§ 36 JAPG, Grundsätze der Ausbildung

§ 36 JAPG
Bremisches Gesetz über die Juristenausbildung und die erste juristische Prüfung (JAPG)
Landesrecht Bremen

Teil 3 – Vorbereitungsdienst

Titel: Bremisches Gesetz über die Juristenausbildung und die erste juristische Prüfung (JAPG)
Normgeber: Bremen
Amtliche Abkürzung: JAPG
Gliederungs-Nr.: 301-b-5
Normtyp: Gesetz

(1) Während des Vorbereitungsdienstes sollen die Referendare lernen, ihre bislang erworbenen und fortlaufend zu ergänzenden Kenntnisse und Fähigkeiten auch in den Schlüsselqualifikationen in die berufliche Praxis umzusetzen. Zu diesem Zweck sind sie möglichst umfassend mit den rechtspraktischen Aufgabenstellungen des Feststehens von Tatsachen, des Planens, Beratens, Schlichtens, Verhandelns und Entscheidens vertraut zu machen.

_Datensätze_.
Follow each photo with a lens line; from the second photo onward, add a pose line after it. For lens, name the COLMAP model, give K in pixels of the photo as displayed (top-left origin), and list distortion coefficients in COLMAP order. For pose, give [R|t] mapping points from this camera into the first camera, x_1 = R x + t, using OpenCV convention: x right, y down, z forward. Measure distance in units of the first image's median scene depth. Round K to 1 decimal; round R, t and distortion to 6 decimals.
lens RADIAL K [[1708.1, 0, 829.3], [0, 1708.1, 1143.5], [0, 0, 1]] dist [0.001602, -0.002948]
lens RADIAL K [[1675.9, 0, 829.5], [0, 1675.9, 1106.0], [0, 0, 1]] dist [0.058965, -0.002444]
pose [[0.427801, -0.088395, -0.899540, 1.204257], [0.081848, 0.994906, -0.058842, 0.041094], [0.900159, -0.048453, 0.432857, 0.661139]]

* * *

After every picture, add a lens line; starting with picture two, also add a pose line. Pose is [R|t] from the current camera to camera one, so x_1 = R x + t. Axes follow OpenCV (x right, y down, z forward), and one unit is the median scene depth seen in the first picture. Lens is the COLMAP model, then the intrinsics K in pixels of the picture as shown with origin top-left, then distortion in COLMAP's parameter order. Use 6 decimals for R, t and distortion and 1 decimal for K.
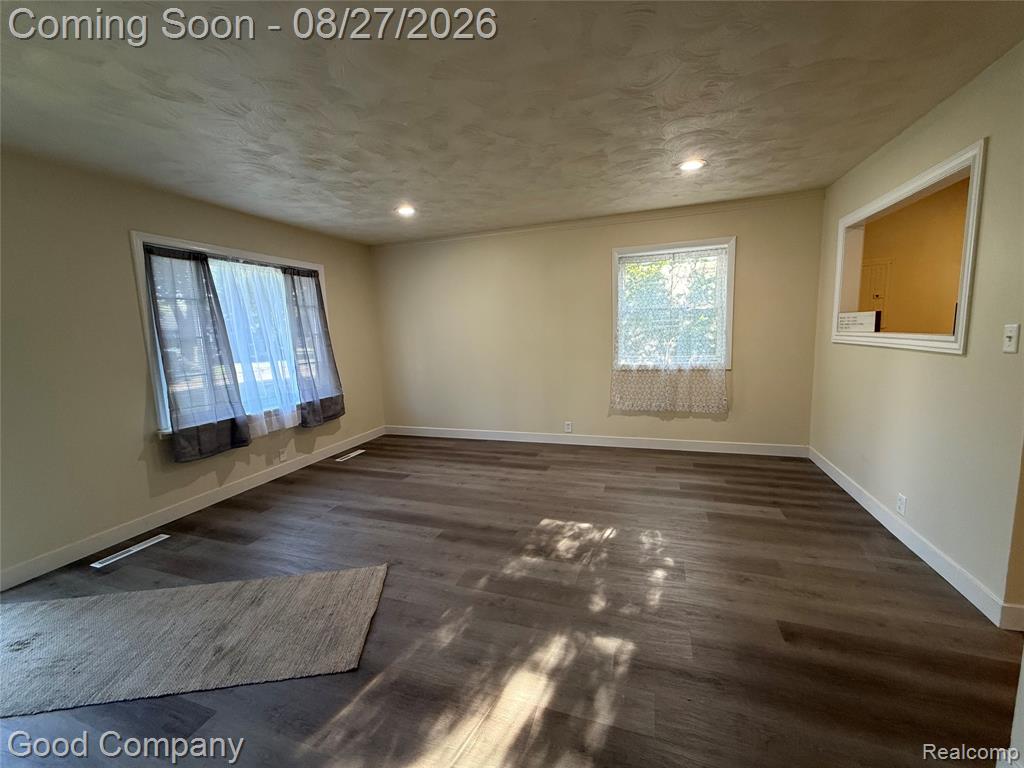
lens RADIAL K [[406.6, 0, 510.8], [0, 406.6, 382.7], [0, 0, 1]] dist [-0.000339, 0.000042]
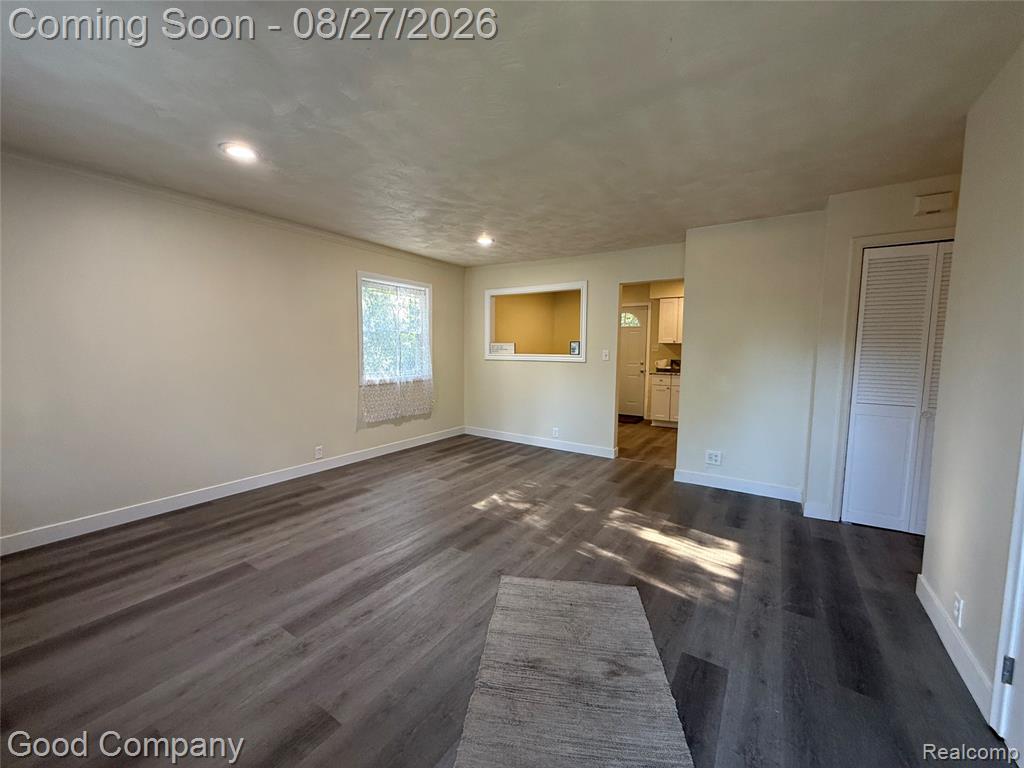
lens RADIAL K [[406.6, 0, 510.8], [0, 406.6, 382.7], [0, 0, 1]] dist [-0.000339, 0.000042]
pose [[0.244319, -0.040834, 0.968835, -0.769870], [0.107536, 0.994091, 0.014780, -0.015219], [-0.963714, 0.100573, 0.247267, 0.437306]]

_Gelesenes anwenden_.
• A. Zähle alle rechtspraktischen Aufgabenstellungen auf, mit denen die Referendare laut dem Gesetzesauszug zu § 36 JAPG vertraut gemacht werden sollen.
• B. Welche Gliederungsnummer nennt der Gesetzesauszug zu § 36 JAPG?
• C. Setze den Gesetzesauszug zu § 36 JAPG bitte im Anschluss an seinen letzten Satz fort.

_Gelöste Aufgaben_.
• A.
- Feststehen von Tatsachen
- Planen
- Beraten
- Schlichten
- Verhandeln
- Entscheiden

• B. 301-b-5

• C.
(2) Die Referendare sollen die institutionellen Bedingungen berufspraktischen Handelns kennen lernen und Gelegenheit erhalten, ihre in der praktischen Ausbildung gesammelten Erfahrungen kritisch aufzuarbeiten.

(3) Die Referendare sind möglichst frühzeitig an selbstständiges Arbeiten heranzuführen. Soweit es die Art der Tätigkeit zulässt, sollen sie diese eigenverantwortlich erledigen. Am Ende ihrer Ausbildung sollen sie im Stande sein, sich in angemessener Zeit auch in solchen juristischen Arbeitsbereichen zurechtzufinden, in denen sie nicht ausgebildet worden sind.